Project

What is the history of the (female) nude in art – from Renaissance art or earlier to the modern and contemporary period? Is this always a means of titillation for a voyeuristic (usually male) audience?
Probably the overwhelming answer to the question above might be ‘yes’ but it would be interesting to explore different approaches.
The subject of the female nude, conceived as a ‘beautiful object’ more than a ‘subject’, is and has always been a constant in art, from idealised eroticism ‘justified’ by the mythological context, that we can for example find in Botticelli’s Birth of Venus c.1485 , which was accepted, and even admired, by the cultured Florentine élite in the early days of the Renaissance; to the sharply realist and recognisable portrait of a nude prostitute in Manet’s Dejeuner sur l’herb, 1863 which in the context of a bourgeois society caused scandal due to its unveiled and truthful way of depicting sexuality (it was uncomfortable, because it was the unspoken truth).
A subject like eroticism is at the origins of life and yet we seem to accept it only when it is depicted in ways that erease its bond with the reality we live in.
The work of art becomes disturbing, in fact, when it truthfully portrays the direct connection that humans have with this, and other natural aspects of life that we decided were not ‘noble’: it is incriminating, and therefore shameful.
But if we freed ourselves from the sense of guilt and shame related to these subjects, and aim for the truth, then we would appreciate both Art and its subject: reality. Because reality is just art at its initial stage.
‘Art is a lie that helps us to see the truth’ – Pablo Picasso.
Art is a ‘lie’, in that it gives us an edited view of the world – which could be heroic, romanticized, eroticized, expressive, politicised, abstracted or formalized, etc, etc – depending on the artist’s or patron’s point of view and the tastes/philosophies of the time.
How different (if at all) is an eroticised female photograph, used on a porn site or in a sex worker’s publicity flyer? Is this a view of the ‘real’ or is it an equally ‘edited’ image of reality?
And how different is our approach to the two?
In Dejeuner sur l’herb Manet depicted a prostitute: it was scandalous. Completely normal was, thought, for unmarried (and married) men to frequent brothels at the time, also due to the fact that ‘respectable’ women could not give themselves before marriage.
In 2021, this painting is studied in schools and the nude is considered completely acceptable and culturally relevant. Could one of the reasons for this acceptance be that we forgot that the portrayed woman is prostitute, and therefore we look at her in the same idealised way in which we look at Botticelli’s or Cabanel’s Birth of Venus?
Nowadays, it is very common to watch porn, but don’t we often consider sex workers and porn actors (mostly actresses, how unexpected!) as vulgar, or ‘dirty’?

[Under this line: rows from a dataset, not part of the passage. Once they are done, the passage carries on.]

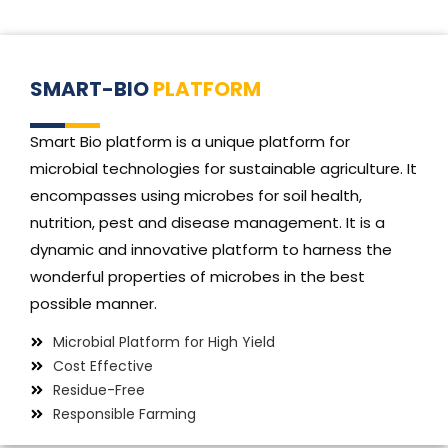
SMART-BIO
PLATFORM
Smart Bio platform is a unique platform for
microbial technologies for sustainable agriculture. It
encompasses using microbes for soil health,
nutrition, pest and disease management. It is a
dynamic and innovative platform to harness the
wonderful properties of microbes in the best
possible manner.
Microbial Platform for High Yield
Cost Effective
Residue-Free
Responsible Farming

When discussing my project in class, a classmate of mine mentioned the term ‘low class’ when reffering to the way Porn is seen by society. She immediatly corrected her unintentional mistake, but that brought me to get even more involved in this reflection.
Porn is not considered culturally relevant or noble because, unlike Art it is a type of eroticism that doesn’t involve justifications or deep messages: it doesn’t hide its relation to us and our sexual instincts.
It also evident that Porn, as well as Art, is a ‘lie’. Even if it’s harsh and uncensored, and therefore less idealised than Art, it still depicts a staged, perfect and exaggerated representation of sex and a vision of the woman that still follows the standards imposed by the patriarchal society.
And in the same way as the naked woman is admired in a painting and not respected in reality, the way she is portrayed in Porn often brings the watcher to see her, in real life as well, as an object of sexual desire and not as a complete human being.
This project was not conceived in order to find an answer, or a question: it was born from a personal, on-going reflection and it aims to guide the audience into developing a different, more disilluded approach towards Art while simultaneusly developing a more artistically sensitive one towards the unembellished reality of things.
Neither Porn is being promoted or Art is being demoted: the fascinating and often unspoken similarities between the two are unveiled and the distance between the High and Low worlds is shortened.